> _JOB_: How many lines within the records include the word "subType"? Only that number should be given.

### STORED DATA

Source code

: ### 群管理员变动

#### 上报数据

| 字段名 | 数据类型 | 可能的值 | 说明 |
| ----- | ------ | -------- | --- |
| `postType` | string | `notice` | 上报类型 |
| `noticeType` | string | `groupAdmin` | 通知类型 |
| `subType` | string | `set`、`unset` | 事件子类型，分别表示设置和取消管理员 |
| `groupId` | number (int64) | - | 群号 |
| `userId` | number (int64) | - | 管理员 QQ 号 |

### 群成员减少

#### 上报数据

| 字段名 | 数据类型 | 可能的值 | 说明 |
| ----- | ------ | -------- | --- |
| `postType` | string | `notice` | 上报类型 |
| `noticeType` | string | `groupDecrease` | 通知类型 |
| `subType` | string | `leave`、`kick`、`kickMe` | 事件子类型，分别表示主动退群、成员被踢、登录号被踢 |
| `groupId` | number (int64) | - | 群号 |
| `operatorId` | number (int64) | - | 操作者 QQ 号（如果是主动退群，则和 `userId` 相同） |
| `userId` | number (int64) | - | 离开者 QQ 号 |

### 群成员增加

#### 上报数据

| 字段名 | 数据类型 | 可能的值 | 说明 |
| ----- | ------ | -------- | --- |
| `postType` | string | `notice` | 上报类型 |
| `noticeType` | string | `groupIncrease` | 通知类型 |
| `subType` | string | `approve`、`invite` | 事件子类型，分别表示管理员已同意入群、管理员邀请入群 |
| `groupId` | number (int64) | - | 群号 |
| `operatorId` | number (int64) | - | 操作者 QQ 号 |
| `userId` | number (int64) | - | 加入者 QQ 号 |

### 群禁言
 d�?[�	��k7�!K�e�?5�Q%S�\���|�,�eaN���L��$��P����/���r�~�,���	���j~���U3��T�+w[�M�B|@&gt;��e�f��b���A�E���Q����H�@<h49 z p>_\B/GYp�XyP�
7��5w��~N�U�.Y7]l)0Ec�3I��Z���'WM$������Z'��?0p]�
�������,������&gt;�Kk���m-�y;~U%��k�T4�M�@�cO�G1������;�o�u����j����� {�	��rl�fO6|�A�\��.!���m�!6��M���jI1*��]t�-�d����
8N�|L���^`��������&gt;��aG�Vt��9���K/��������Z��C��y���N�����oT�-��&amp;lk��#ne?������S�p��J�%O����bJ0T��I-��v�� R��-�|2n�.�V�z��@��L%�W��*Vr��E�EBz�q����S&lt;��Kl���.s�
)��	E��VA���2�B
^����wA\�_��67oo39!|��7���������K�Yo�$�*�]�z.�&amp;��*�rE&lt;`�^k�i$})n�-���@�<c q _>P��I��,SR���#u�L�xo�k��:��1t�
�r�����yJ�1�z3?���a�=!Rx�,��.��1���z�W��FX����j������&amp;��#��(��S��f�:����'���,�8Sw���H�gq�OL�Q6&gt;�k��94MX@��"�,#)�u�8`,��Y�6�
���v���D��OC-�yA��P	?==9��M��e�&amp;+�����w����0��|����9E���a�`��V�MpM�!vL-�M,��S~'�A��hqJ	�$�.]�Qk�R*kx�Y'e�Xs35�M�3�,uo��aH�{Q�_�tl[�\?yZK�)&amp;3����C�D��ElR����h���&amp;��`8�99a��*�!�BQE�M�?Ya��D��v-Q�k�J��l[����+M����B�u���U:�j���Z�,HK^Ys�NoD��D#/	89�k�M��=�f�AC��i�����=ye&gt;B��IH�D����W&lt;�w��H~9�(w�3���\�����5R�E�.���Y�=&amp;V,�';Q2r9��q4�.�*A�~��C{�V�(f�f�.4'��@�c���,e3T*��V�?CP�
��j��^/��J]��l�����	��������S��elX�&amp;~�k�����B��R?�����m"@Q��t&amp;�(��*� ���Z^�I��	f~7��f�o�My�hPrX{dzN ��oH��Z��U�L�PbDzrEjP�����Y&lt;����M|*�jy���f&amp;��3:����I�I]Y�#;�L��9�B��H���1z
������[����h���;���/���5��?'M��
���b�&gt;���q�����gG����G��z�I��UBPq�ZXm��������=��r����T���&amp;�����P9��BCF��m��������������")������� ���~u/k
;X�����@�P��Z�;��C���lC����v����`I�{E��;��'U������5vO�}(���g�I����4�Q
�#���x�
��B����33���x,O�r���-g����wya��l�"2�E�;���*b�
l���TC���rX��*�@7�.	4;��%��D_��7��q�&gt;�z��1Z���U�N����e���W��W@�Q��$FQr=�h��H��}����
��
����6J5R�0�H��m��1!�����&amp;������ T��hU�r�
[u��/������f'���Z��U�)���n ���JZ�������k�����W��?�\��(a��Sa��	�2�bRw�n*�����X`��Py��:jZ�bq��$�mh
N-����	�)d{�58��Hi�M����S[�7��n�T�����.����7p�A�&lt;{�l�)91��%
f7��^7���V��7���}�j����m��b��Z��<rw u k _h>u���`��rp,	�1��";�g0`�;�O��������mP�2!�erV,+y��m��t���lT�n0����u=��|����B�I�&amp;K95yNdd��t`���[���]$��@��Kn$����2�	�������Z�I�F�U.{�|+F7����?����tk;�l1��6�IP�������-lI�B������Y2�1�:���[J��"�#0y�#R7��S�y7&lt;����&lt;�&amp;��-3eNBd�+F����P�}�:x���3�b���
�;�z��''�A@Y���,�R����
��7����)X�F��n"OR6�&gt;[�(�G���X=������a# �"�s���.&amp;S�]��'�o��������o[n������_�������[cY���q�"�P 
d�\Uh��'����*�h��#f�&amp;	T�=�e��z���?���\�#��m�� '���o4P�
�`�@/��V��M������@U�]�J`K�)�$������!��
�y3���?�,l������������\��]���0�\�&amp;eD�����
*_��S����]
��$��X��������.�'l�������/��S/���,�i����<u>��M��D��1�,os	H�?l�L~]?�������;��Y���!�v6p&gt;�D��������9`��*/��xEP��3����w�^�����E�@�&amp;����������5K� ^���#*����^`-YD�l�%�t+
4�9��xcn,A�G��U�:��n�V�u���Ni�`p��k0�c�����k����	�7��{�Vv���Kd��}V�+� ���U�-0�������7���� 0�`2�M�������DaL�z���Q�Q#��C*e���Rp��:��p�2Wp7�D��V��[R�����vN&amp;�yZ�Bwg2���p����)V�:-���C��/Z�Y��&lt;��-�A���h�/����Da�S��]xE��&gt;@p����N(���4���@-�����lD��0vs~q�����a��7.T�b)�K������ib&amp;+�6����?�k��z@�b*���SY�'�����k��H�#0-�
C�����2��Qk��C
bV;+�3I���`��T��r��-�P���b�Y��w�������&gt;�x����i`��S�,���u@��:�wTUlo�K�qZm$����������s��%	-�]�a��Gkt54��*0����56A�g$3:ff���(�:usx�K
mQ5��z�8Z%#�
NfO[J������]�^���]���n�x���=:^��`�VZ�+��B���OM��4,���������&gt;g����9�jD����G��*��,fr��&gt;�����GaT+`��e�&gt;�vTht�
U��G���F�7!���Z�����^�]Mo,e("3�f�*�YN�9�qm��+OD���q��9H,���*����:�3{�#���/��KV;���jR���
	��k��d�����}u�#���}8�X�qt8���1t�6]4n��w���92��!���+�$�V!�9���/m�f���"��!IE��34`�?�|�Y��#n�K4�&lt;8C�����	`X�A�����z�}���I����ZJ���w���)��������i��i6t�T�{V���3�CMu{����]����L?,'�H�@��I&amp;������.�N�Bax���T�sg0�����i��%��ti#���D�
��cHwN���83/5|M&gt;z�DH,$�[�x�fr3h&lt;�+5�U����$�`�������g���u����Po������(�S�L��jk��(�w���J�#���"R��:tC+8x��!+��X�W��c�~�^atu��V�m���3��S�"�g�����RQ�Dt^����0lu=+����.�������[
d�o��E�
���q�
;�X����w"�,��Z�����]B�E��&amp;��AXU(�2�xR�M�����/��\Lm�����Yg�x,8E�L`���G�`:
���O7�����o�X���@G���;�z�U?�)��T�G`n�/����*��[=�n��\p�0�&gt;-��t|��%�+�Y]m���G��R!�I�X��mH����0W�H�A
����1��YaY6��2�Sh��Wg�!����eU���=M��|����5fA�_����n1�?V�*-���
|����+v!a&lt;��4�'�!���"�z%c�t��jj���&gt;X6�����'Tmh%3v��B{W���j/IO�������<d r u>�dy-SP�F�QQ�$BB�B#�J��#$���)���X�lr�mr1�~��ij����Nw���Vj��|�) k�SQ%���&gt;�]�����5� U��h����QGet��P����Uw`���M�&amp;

######

> _WRITTEN REPLY_: 3